> **Aim of the task**:
Will you extract the entries word for word? Images should not appear in the copy.

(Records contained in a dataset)
□ □ □

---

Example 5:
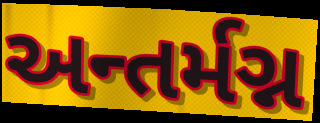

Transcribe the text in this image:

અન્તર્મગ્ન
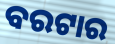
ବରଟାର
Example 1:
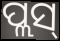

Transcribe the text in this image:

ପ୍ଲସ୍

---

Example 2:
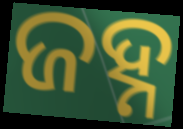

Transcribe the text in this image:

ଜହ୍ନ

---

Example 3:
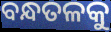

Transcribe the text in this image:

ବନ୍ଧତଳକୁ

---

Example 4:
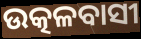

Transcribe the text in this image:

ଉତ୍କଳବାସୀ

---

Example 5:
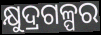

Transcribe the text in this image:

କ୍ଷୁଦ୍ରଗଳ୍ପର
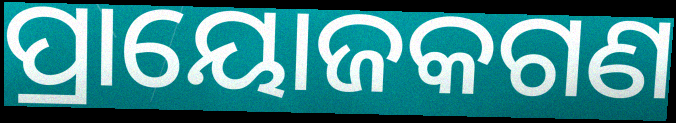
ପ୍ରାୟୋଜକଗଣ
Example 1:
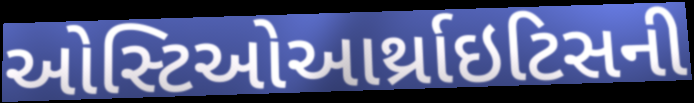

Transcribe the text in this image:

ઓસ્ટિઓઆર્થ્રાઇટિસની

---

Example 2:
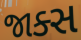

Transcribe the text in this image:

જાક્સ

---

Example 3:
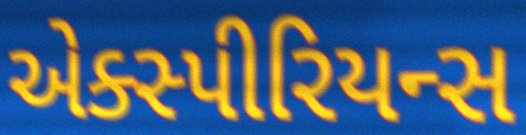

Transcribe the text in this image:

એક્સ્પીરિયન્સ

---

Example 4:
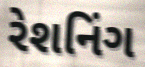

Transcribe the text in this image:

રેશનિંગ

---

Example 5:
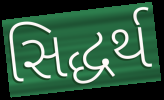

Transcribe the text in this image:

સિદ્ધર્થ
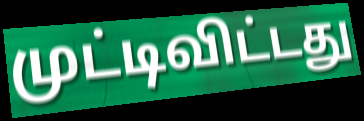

□ □ □

> **The answer**:
---

Example 5:

Transcribe the text in this image:

અન્તર્મગ્ન
ବରଟାର
Example 1:

Transcribe the text in this image:

ପ୍ଲସ୍

---

Example 2:

Transcribe the text in this image:

ଜହ୍ନ

---

Example 3:

Transcribe the text in this image:

ବନ୍ଧତଳକୁ

---

Example 4:

Transcribe the text in this image:

ଉତ୍କଳବାସୀ

---

Example 5:

Transcribe the text in this image:

କ୍ଷୁଦ୍ରଗଳ୍ପର
ପ୍ରାୟୋଜକଗଣ
Example 1:

Transcribe the text in this image:

ઓસ્ટિઓઆર્થ્રાઇટિસની

---

Example 2:

Transcribe the text in this image:

જાક્સ

---

Example 3:

Transcribe the text in this image:

એક્સ્પીરિયન્સ

---

Example 4:

Transcribe the text in this image:

રેશનિંગ

---

Example 5:

Transcribe the text in this image:

સિદ્ધર્થ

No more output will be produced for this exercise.